Bizimle birlikte iki tekne daha vardı o kadar. Yine etraftaki tepelerde fink atan keçilerin çan sesleri ve arada havlayan çoban köpeğinin sesi, sessizlikte çınlıyordu. Gerçekten de çok huzurlu bir yerdi, bir restoran gördük, iyi balık yaparmış ama biz sabah erken kalktığımız için ve hava da serin olduğundan botu indirmeyi gözümüz yemedi. Kardeşim Sena’nın yolluk olarak hazırladığı zeytinyağlı dolmaları, kıymalı kol böreklerini yedik ve erkenden yattık. Ben de bir kadeh rakı ile günü bitirdim. Gece rüzgar durdu, battaniyelere sarınıp çok rahat bir uyku çektik.

Sabah erkence kalkıp şahane kahvaltı yaptık. Bodrum pazarından peksimet almıştık. Ayrıca stokta farklı ekmek çeşitleri de vardı ama ben ekmek yemediğim için pek ilgilenmedim. Sadece böyle bir haftadan fazla uzun seyirlerde buğday rejimimi biraz deliyorum. Bu sefer de beş altı sabah avucumun yarısı ebadında peksimet yedim. Atilla ekmeği çok seviyor, meraklı da. Her adada iyi bir fırın bulup ekmek çeşitlerini deniyor. Kalymnos’tan da aldığı ekmekler ortaya çıkınca benim gözüm döndü ama kendimi tuttum.

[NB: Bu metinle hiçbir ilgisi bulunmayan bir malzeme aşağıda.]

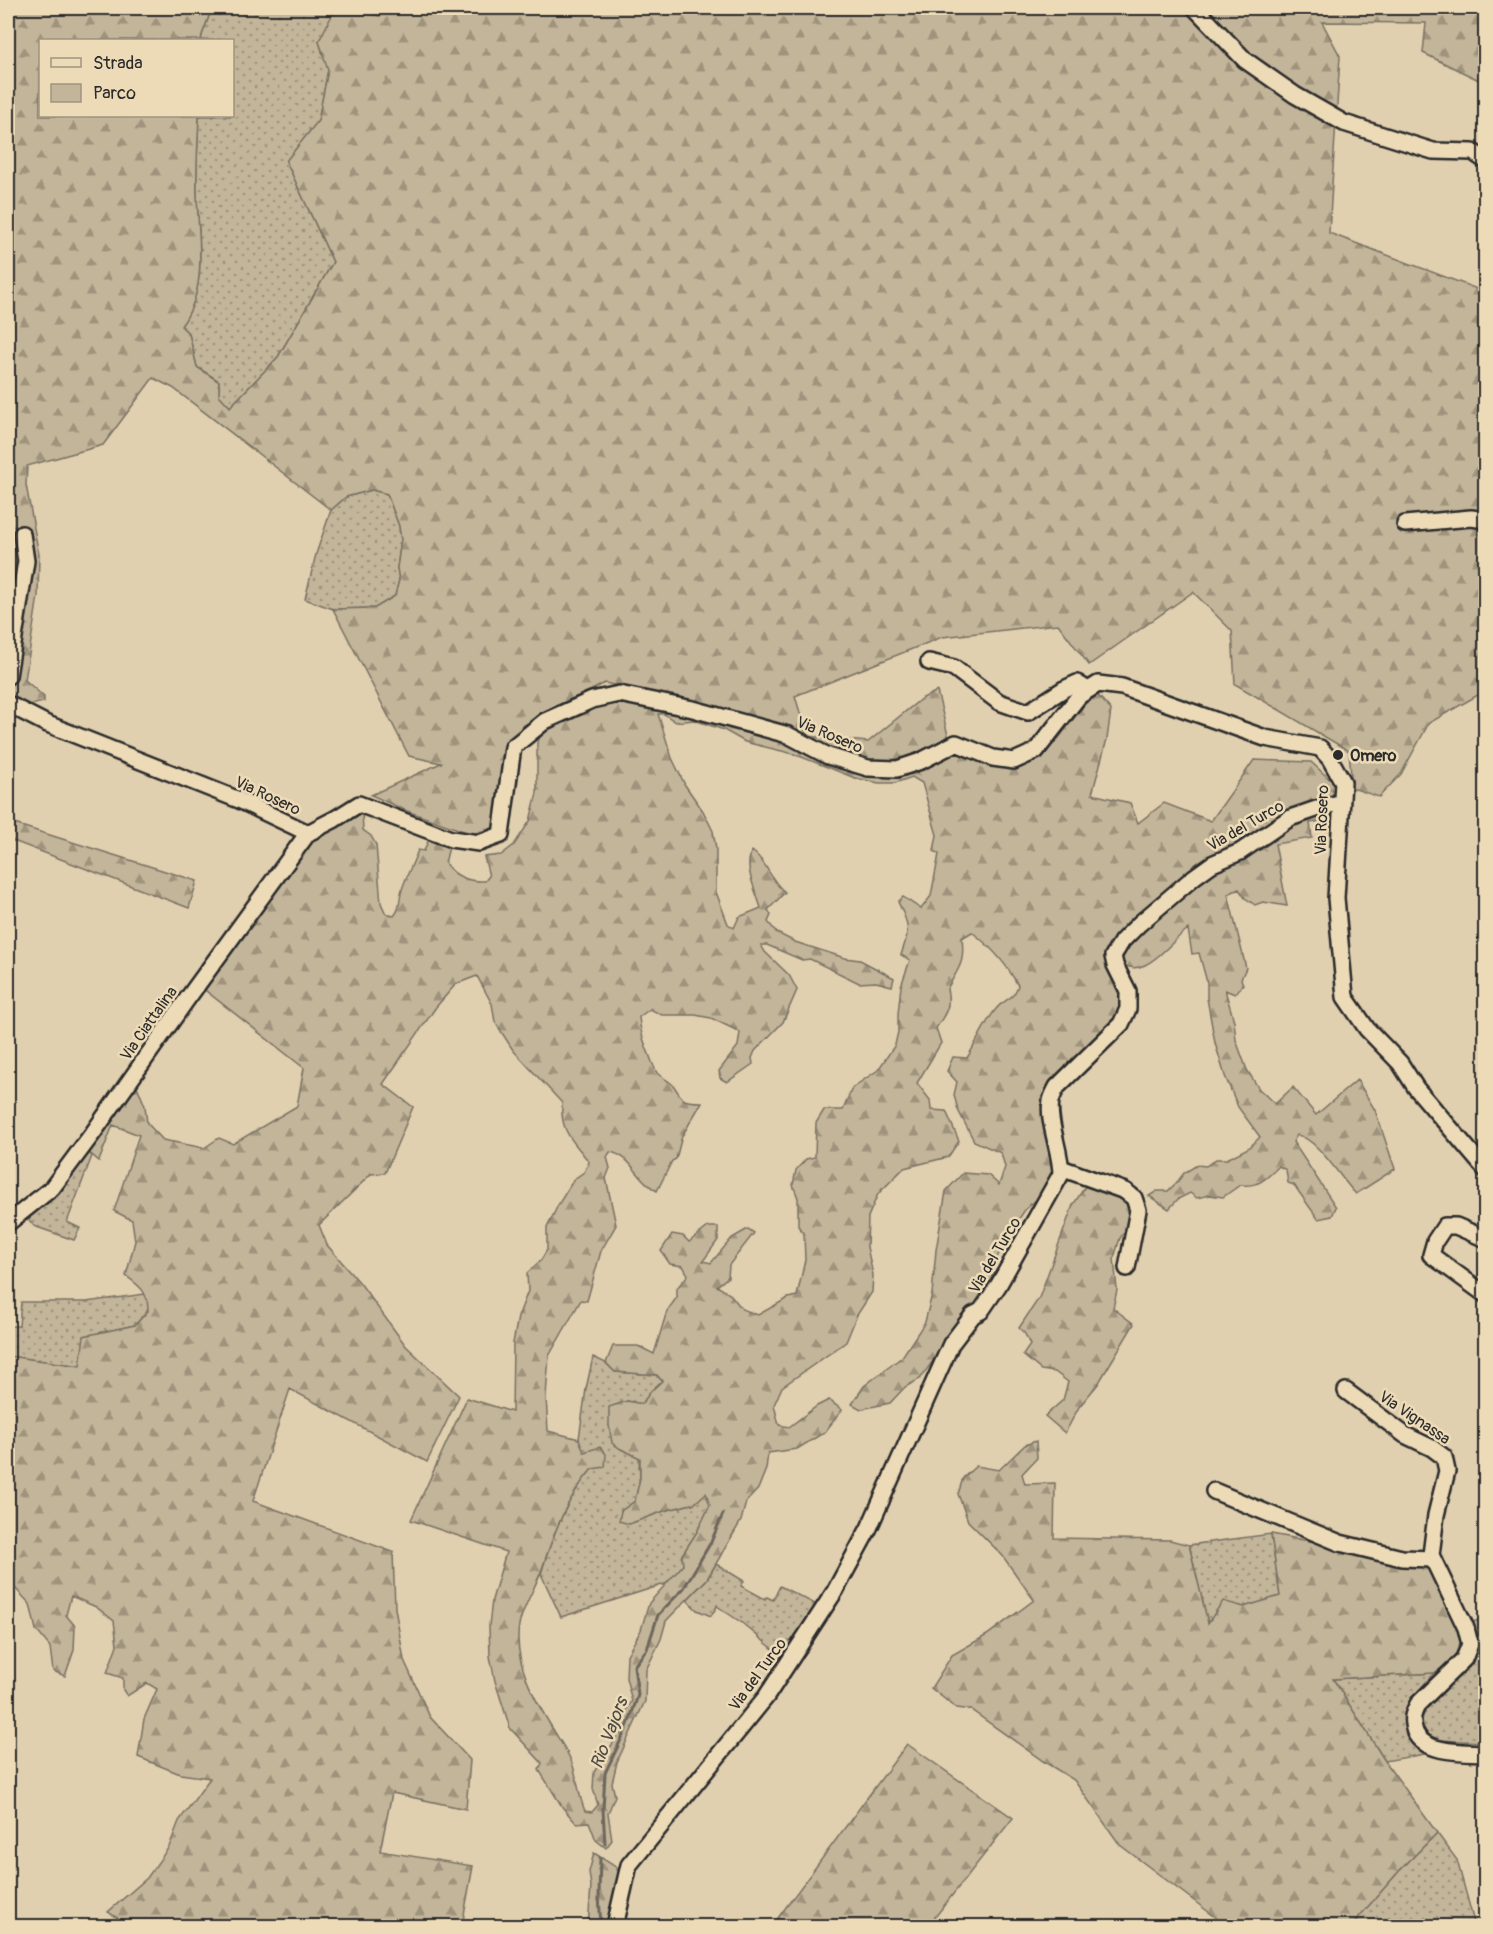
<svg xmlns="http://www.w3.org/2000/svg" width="1493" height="1934" font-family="Pangolin,sans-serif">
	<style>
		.green { fill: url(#green-dots); stroke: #777062; stroke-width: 1.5 }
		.forest { fill: url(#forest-firs); stroke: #777062; stroke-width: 1.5; fill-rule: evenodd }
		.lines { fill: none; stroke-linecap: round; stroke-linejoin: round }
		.stream { stroke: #6d665b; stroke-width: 3 }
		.minor-casing { stroke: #2b2b2b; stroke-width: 20 }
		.minor { stroke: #eddbb8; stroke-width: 15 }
		.poi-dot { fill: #2b2b2b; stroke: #eddbb8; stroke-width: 2 }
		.labels { text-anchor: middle; stroke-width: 5; stroke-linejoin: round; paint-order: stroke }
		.street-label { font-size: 16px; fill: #2b2b2b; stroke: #eddbb8 }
		.poi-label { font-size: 16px; font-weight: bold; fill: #2b2b2b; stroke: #eddbb8; text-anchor: start }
		.water-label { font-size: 18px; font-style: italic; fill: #4c4943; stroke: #eddbb8 }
	</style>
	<defs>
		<pattern id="green-dots" width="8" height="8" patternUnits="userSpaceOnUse" patternTransform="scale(1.5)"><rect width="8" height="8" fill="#c3b599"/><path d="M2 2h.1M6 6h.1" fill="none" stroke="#9f937d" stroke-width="1.8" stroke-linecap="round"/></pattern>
		<pattern id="forest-firs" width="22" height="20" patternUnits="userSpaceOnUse" patternTransform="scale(1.5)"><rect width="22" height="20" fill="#c3b599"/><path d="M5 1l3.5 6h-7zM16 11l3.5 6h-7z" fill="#9f937d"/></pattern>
	</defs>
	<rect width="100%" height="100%" fill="#e1d0b0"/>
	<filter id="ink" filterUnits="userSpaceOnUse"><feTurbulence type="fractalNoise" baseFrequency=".0167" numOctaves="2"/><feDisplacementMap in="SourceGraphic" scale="12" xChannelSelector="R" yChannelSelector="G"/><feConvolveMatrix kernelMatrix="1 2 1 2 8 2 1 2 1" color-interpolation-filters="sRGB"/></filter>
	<g filter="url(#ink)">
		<g class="green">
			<path d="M212,8h181l-13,8 -44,-7 -17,32 9,29 -10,51 -32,40 47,101 -55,95 -48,50 -11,-12v-14l-22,-14 -8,-33 -8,-8c28,-38 17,-87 16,-131 -1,-26 1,-53 2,-79h33v-76h-31l1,-5z"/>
			<path d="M372,490l15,4 12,32 2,14 -4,28 2,12 -4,16 -20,12 -42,1 -28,-10 11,-45 15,-44 15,-13z"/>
			<path d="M86,1150l6,6 -25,66 13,6 -6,12 -40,-14 -5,-6v-5z"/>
			<path d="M145,1294l3,4v13l-13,14 -51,11 -3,30 -73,-10v-30h11l2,-24h65z"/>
			<path d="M593,1357l13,6 9,9 42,3 5,6 -11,10 -9,13 -15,-3 -6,48 18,8 1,21 -5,23 -14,10 8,13 35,-13 31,-8 11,-11 4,13 -13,27 -15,23 1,10 -15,18 -107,34 -20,-43c11,-37 25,-76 51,-105l-1,-18 -8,1 -4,-13 7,-50z"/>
			<path d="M1271,1534l9,62 -36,11 -21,-5 -15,22 -19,-79z"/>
			<path d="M716,1564l28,17 -3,5 24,13 2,-2 6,3 7,-14 39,20 -34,53 -43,-36 -25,-17 -6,10 -14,-6 -10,-10 20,-21z"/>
			<path d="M1485,1617v125l-49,-2 -9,-7 -6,-10c6,-26 28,-43 46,-61l2,-38z"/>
			<path d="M1434,1673l-15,17 -11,18 23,45 -46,8 -52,-82z"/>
			<path d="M1437,1833l20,27 18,66h-124l49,-56z"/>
		</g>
		<g class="forest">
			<path d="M8,8h204l-10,27 -1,5h-161v76h159c-1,26 -3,53 -2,79 1,44 12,93 -16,131l8,8 8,33 22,15v13l11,12 48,-50 55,-95 -47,-101 32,-40 10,-51 -9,-29 16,-32 45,7 13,-8h1092v75l-62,-30 3,-30 -104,-1 18,34 -11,177 156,59v399l-56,32 -28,51 -22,23 -27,-9 -3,-37 -114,-67 -3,-53 -39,-39 -104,73 -31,-41 -116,13 -147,59 12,40 61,6 53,-43 16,-8 12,48 -52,27h-28l-180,-63 -84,-20 -81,42 -19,23 -9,79 -24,7 -65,-23 -36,-16 70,-32 -32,-7 -76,-147 42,-1 20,-12 4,-16 -2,-12 4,-28 -2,-14 -12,-32 -15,-4 -26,7 -15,13 -158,-122 -20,-10 -50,67 -76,21 -1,19 13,70 -1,41 -13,84 19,17v5l-23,5 -13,-8v-12l6,-30 10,-127 -16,-6z"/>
			<path d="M1096,693l15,17 -4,29 -15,55 38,9 8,20 26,-20 47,18 43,-61 57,2 26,24 -4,33 -23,4 2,15 -37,6 12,62 -24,-4 -8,3 -10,-7 -6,-9 -11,5 18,74 -5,11 2,5 -8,10 -10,-4 9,31 2,19 11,30 12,19 16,15 18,-17 23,28 41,-35 18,30 20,59 -39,25c-16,-16 -39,-56 -59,-59l-4,7 43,65 -4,9 -14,3 -24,-34 -6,-2 -2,-13 -7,-4c-13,13 -20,21 -39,19l-17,12 -13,-2 -13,3 -7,-5 -12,6 -9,10 -20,-13 8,-5h11l10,-10 6,-8 13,-8 9,1 10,-7h11l23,-12 10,-10 -22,-30 -13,-31 -10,-33 -8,-45v-16l-8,-29 -7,1 -4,-25c-20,14 -46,57 -72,30l10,-17 62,-56 26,-19 31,-14 -2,-6c-30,7 -52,27 -75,46 -26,23 -43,34 -60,65l16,39 -3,18 -30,35 -35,34 -8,9 -4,16 13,46v17l-8,16 -24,22 -18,26 -16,35 2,15 -14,22h-8l-51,71 -15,8 -15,16 -29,6 -9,-5 12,-18 38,-29 23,-35 7,-28 4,-44 10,-59 17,-18 25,2 11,10 6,-18 -4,-14 -27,-12 -16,-31 -4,-15 3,-13 -10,-11 6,-14 14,1c10,-16 17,-34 29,-49 8,-11 16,-7 22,-23 -10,-21 -27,-39 -46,-54l-10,6c3,26 -3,29 -15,51 4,18 -1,24 -11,39l5,15 -24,40 13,17 1,10 15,1 13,30 -11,16 -44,11 -26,26 -10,23 -1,30 6,28 -1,17 -15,23 -11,27 -64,45 -8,18 5,20 10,2 28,-21 12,-6 13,10 -17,22 -28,17 -29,4 -2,16 -8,20 -12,13 -5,19 -34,58 -41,42 -5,18 -15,31 -1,31 -28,61 -5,21 3,13 -7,17 4,27 -6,8 -10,-8 -7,-18 -13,1 -13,-15 -24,-38 3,-7 -32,-35 -15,-47 -5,-25 -1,-30 3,-26 14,-48 -95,-32 56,-122 45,14 1,-69 5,-26 10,-26 -1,-18 14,-13 6,-10v-22l11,-23 16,-26 10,-7 5,-10c-16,-22 -29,-29 -27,-59l-49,-53 -18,-28 -3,-18 -15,-28 -21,8 -20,23 -53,77 30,23 -28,66 -14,1 -52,51 8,20 33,38 46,63 53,50 -32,66 -137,-73 -37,112 140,51 2,56 9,52 26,57 40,43 -4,49 -74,-16 -12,58 93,15 -11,60h-332l-22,-14 39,-34 22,-31 10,-26 31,-43 -30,-4 -42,-17 6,-38 13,-30 -10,-6 -20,13 -4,-6v-12l-16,-5 10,-28 -3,-24 -18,-14 -25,-11 -5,19 9,11 -1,24 -9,26 -12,-5 -3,-24 -14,-17 -6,-26 -16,-17 -6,-2v-229l72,10 4,-30 51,-11 13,-14c0,-19 -7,-24 -22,-35l9,-35 -3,-21 -18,-9 25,-76 -26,-10 -14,36 -13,-11 49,-69 10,25 2,17 16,17 41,8 15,-10 14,6 64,-38 7,-38 -103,-81 107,-145c15,-12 35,-28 54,-31l1,19 8,6 5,9 5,58 5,11 8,2c6,-7 5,-13 7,-23 3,-13 12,-29 17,-43l6,1 5,-12 20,8 -4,16c10,14 23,19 40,18l4,-5 -5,-19 17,-2 13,-10 16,-24 7,-28v-50l6,-11 16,-10 45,-19 17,-3 31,5 134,34 41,21 23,10 29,6 19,1 63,-26 19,3 13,9 28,5 34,-25 30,-39zM658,714h6l12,8 18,-2 30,10 21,12 49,12 61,24 24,5h16l17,-6 10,6 15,52 -3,16 5,3 -8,42 -10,13 -18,-12 -5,5c12,24 12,28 3,53l9,5 -9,26 -3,28v18l-3,13 -17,25 -26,18 -9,22h-19l-8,13 -1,34 -9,2 -10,11 -3,15 5,13v28l6,8 1,26 -8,36 -9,2 -30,17 -16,-6 -11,-14 -14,-9 11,-9 1,-12 25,-32 -6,-4 -16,9 -21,25 -8,-2 15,-21v-13h-10l-19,15 -6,-6 -11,-2 -11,17 9,13 13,2 5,9 -11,13v9l-10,14 -13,43 -16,-8h-25l-7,17 9,9 42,3 5,6 -11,10 -9,13 -15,-3 -18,6v18l3,18 9,6 19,9v20l-5,23 -14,10 -2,10 10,3 35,-13 31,-8 11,-10 4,12 -13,27 -15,23 1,10 -34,38 -8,27 -14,25 -1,23 6,23 -10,16 -5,20 -23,35 -1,17 5,16 -6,7 -7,-1c-7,-16 -7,-32 -13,-48 -4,-11 -12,-22 -18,-32 -19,-31 -41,-68 -35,-106 4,-19 18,-40 24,-59 11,-34 25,-70 49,-97l13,-2 1,-13 -6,-7 -16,5 -5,-13 -31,-8 -2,-35 3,-40 32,-56 6,1 14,-50 15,-26 -10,-47 4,-10 -3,-11 3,-5c23,4 26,28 47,39l15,-30 4,-2 6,-23 20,-34c-22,0 -18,-2 -29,-17 -5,-5 -10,-7 -15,-11 -3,-3 -4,-8 -6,-12 -6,-16 -12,-28 -13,-45l11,-8 12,6h33l16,3 29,14 -2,14 -19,25 1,7 7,4 26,-18 -1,-6 3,-7 28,-29 14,-32 -8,-15 -24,-23 -4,-7h6l35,15 8,-1 49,24 17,-1 16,4 2,-8 -34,-18 -15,-2 -50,-16 -18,-9 -9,-11 3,-7 -3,-5 17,-18c-15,-11 -18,-31 -33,-41 -9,16 4,40 9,57l-22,9 -5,11 -6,-4 -12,-32v-43l-3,-18 -10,-20 -18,-26 -13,-27z"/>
			<path d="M8,822l189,59 -8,27 -181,-69z"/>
			<path d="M1086,1185c19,3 36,4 47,21l-4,20 -9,12 -6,20 3,32 -4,18 21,16 -36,60 -19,23 -14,26 -20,-17 18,-16 5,-18 -13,-10 -14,-2 -18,-15 7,-10 -5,-11 -6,-6 20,-30 34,-93z"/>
			<path d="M1036,1441l1,17 -15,16 3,10 30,-1 -1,55 116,2 19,5 19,78 15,-22 21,6 36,-11 -9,-62 160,29 28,64 3,13 -10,21 -18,12 -101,6 52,82 52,72 -37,37 -49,56h-140l7,-7 -98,-74 -46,-65 -31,-19 -72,-51 -15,-2 -25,-20 21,-33 35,-20 47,-35 -32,-45 -34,-34 -10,-27 5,-16 13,-12 23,4 26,-25z"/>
			<path d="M907,1744l106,74 -85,108h-156z"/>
			<path d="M594,1853l22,14 4,8 -10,51h-22l3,-40 -2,-14z"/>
		</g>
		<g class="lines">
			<g class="stream">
				<path d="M605,1844l-2,-34 2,-37 23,-48 10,-30 -4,-29 13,-17 11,-34 26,-27 27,-46 12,-28"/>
				<path d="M600,1858l-1,38 2,30"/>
			</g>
			<g class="minor-casing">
				<g id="minor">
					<path d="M1195,8l50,52 50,35 49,28 89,28 40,1 13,9"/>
					<path d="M1405,524l66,-6 15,2"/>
					<path d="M929,662l25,6 45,34 29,10 36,-23 13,-6 11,7"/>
					<path d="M8,676l18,-115 -4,-27"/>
					<path d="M8,704l37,19 194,77 69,33"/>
					<path d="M1061,1168l64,23 9,7 4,12 -11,58"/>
					<path d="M8,1223l44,-35 41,-55 92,-131 123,-169 27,-14 24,-15 92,35 28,4 22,-8 12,-88 32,-26 47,-21 27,-6 74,15 95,26 40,21 40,12 29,1 24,-8 35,-18 37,15 21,3 22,-10 43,-55 19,-12 24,3 143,51 55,10 10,11 13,23 -7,116 9,99 22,32 33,34 16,25 70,82"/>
					<path d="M1486,1239l-30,-13h-11l-10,15 -4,14 55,40"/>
					<path d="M1346,1391l59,44 27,13 12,9 3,14 -11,44 -5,40 35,73 4,16 -6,15 -46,45c-6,11 -7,16 -3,28 9,22 50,20 71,21"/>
					<path d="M1214,1491l126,52 62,15 30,1"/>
					<path d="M615,1926l14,-61 137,-168 69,-106 34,-63 82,-184 22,-29 8,-4 17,-25 63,-112c0,-23 -14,-53 -10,-73 1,-5 4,-10 6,-14l64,-63 7,-15v-18l-13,-26 -2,-9 9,-15 17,-17 55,-47 18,-13 28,-12 50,-34 35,-12 15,-3"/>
				</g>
			</g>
			<use href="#minor" class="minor"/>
		</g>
	</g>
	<circle class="poi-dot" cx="1338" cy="755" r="6"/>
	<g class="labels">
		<g class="street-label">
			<text transform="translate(830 734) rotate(23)" y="6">Via Rosero</text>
			<text transform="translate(268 795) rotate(25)" y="6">Via Rosero</text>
			<text transform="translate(1321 820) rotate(-88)" y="6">Via Rosero</text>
			<text transform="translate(1245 825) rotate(-30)" y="6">Via del Turco</text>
			<text transform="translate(148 1023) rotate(-55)" y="6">Via Ciattalina</text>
			<text transform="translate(994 1255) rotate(-59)" y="6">Via del Turco</text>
			<text transform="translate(1415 1417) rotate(34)" y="6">Via Vignassa</text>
			<text transform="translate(757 1674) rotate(-54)" y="6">Via del Turco</text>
		</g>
		<g class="poi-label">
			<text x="1350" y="761">Omero</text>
		</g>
		<g class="water-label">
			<text transform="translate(609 1733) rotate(-69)" y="6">Rio Vajors</text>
		</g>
	</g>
	<rect width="1493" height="1934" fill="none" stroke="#eddbb8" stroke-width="30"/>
	<rect x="15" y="15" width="1463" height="1904" fill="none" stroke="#2b2b2b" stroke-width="2" filter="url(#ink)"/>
	<rect x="39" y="39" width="195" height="78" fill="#eddbb8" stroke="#9f9580" stroke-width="1.5"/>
	<rect x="51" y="58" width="30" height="9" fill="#eddbb8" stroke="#9f9580" stroke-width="1.5"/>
	<text x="93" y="69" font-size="18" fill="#2b2b2b">Strada</text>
	<rect x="51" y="84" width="30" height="18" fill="#c3b599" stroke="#9f9580" stroke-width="1.5"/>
	<text x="93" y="99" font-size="18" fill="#2b2b2b">Parco</text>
</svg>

Vathi bize bekleneni vermedi ve buraya yazayım, eğer Astypalaia’ya gidecek olanlar varsa, Vathi için rotalarını hiç bozmasınlar. Vathi’den demirimizi alıp adanın güneyine, asıl yerleşimin olduğu kıyılara doğru dümen tuttuk. Bu sefer rüzgar bakımından şansımız yaver gitti, on beş mil mesafedeki Maltezana koyuna kadar olan rotada yaklaşık on iki mil kadar iyi yelken yaptık. 

Adanın güney doğu ucunu dönerken




Maltezana koyuna bir adayla karanın yaptığı boğazdan geçerek giriyorsunuz. O boğazı yelkenler açık geçtikten sonra bordalamaya karar verdiğimiz beton iskeleye 100 metre kalana kadar da yelkenleri kapatmadık. Okuduğumuz kitapta beton iskelede yer bulursanız bordalayın ama balıkçıların yerini işgal etmeyin diyordu. İskelenin rüzgar almayan tarafında küçük balıkçı teknelerini görünce, bir motor yattan başka kimsenin bağlanmadığı diğer tarafa yanaştık. Önceleri şıp şıp borda ile iskele arasından vuran deniz bizi iskeleye yasladı ama nasıl olsa duracak dedik, alargaya çıkmadık. Bir iki saate kadar rüzgar önce yön değiştirdi, sonra kesildi. Bu koy Astypalaia ana limanına gelmeden bir kaç koy önce. Girişi adalarla yarı yarıya kapanmış mükemmel bir koy. Deniz kristal. Henüz sezon açılmadığı için sakinliği olağanüstü. 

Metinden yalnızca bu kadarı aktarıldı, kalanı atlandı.